A l’instar de Afro-Cuban , Una mas affiche sa coloration latine, et pas seulement par son titre. Avec le morceau éponyme tout d’abord, 15 minutes au compteur, la pièce majeure de l’album, qui lorgne du coté de la bossa nova, tout comme le superbe Sao Paolo. Mais c’est surtout la cohésion instrumentale qui est le point fort de l’album, entre un Kenny Dorham au sommet de son art, un Joe Henderson qui s’affirme comme un futur grand et un Herbie Hancock qui excelle sur tous les tempos.

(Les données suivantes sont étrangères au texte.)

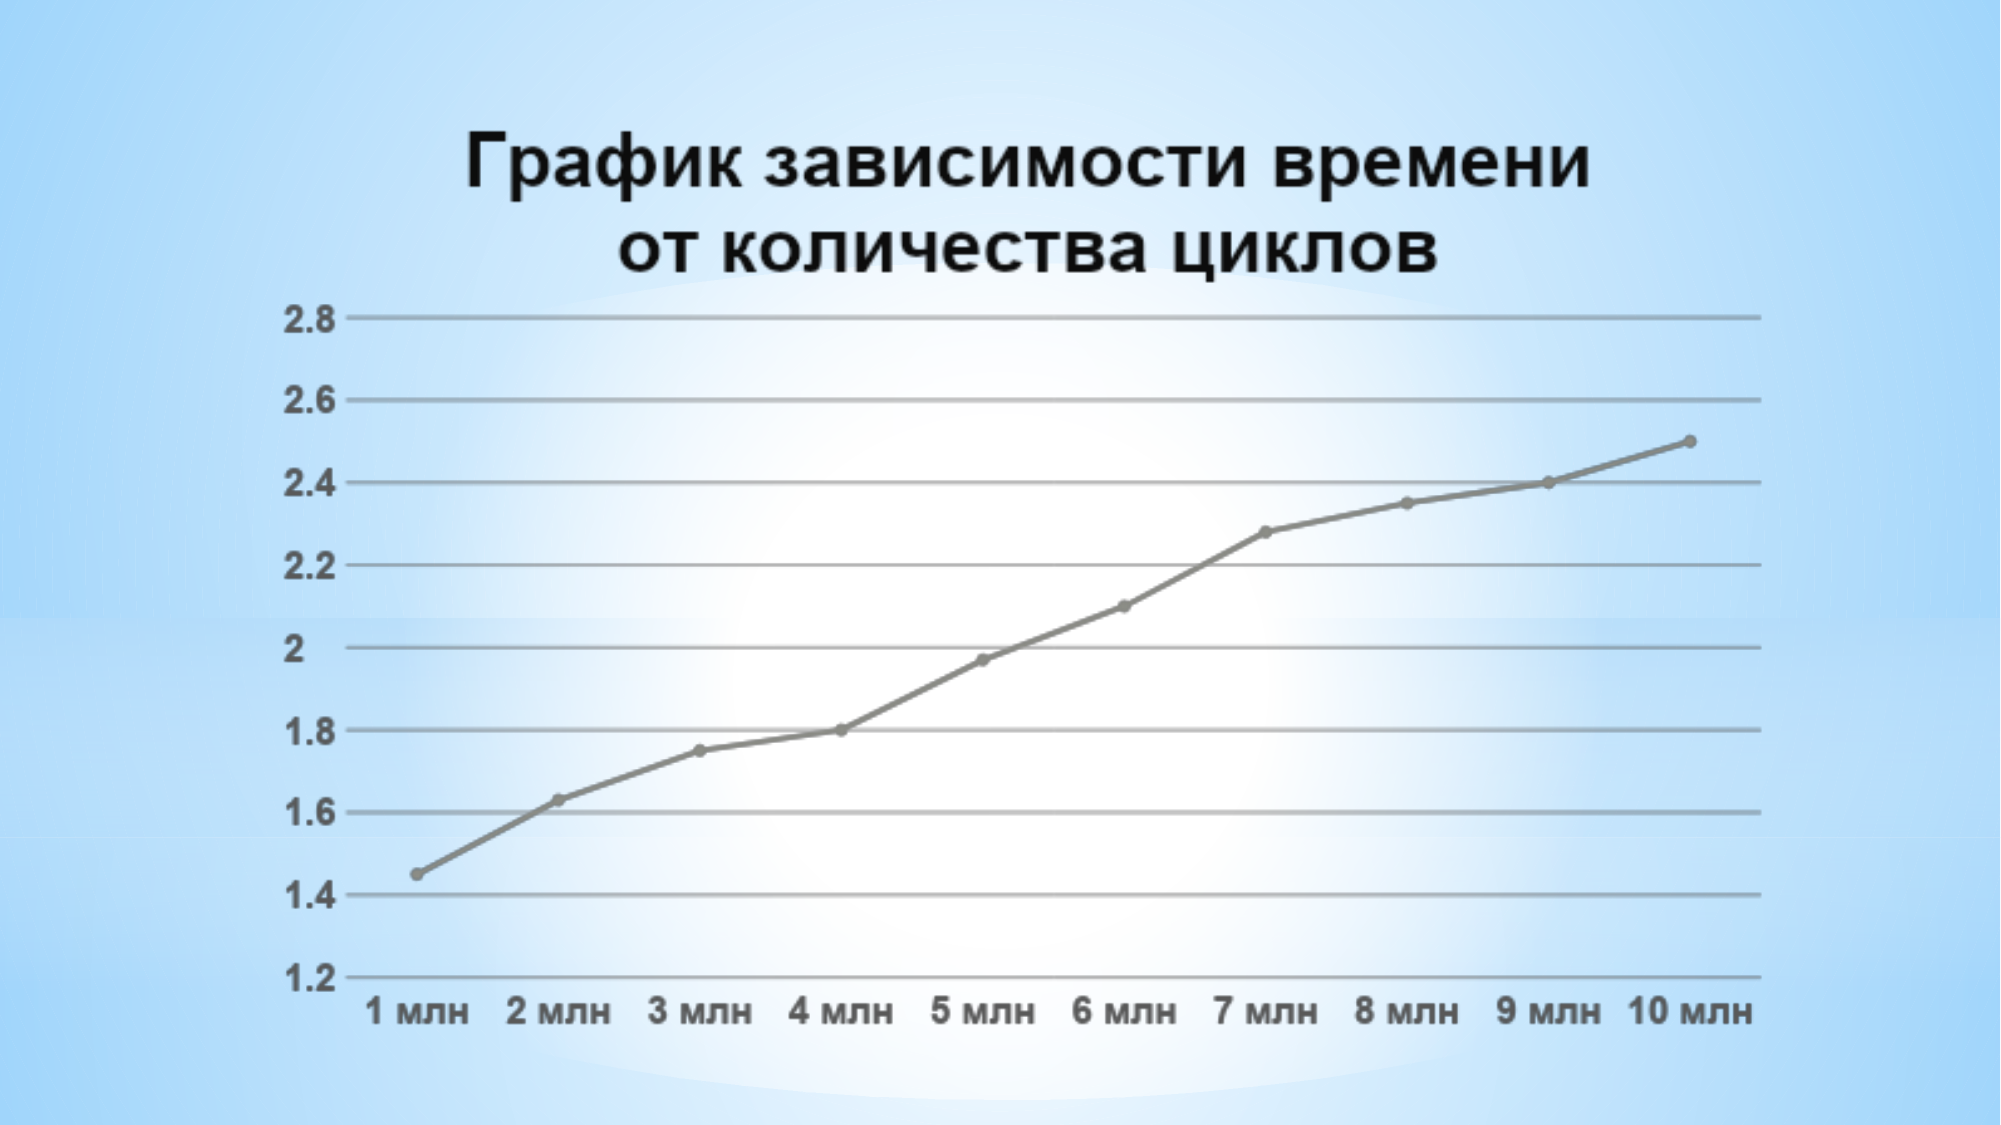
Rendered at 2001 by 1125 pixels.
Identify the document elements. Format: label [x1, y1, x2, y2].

picture [275, 117, 1782, 1037]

Les espoirs de Dorham seront douchés : Una mas ne rencontrera pas le succès escompté. Mais surtout, des ennuis de santé vont progressivement éloigner Kenny Dorham de la musique. Après une dernière galette sous son propre nom, Trompeta toccata en 1964, il reprend des boulots "alimentaires" pour s’occuper de sa famille. Entre autres activités, il deviendra chroniqueur pour le magazine Down Beat, qui publiera en 1970 les fragments d’une autobiographie du trompettiste. L’œuvre sera inachevée : Dorham s’éteint le 5 décembre 1972, des suites d’une grave maladie rénale.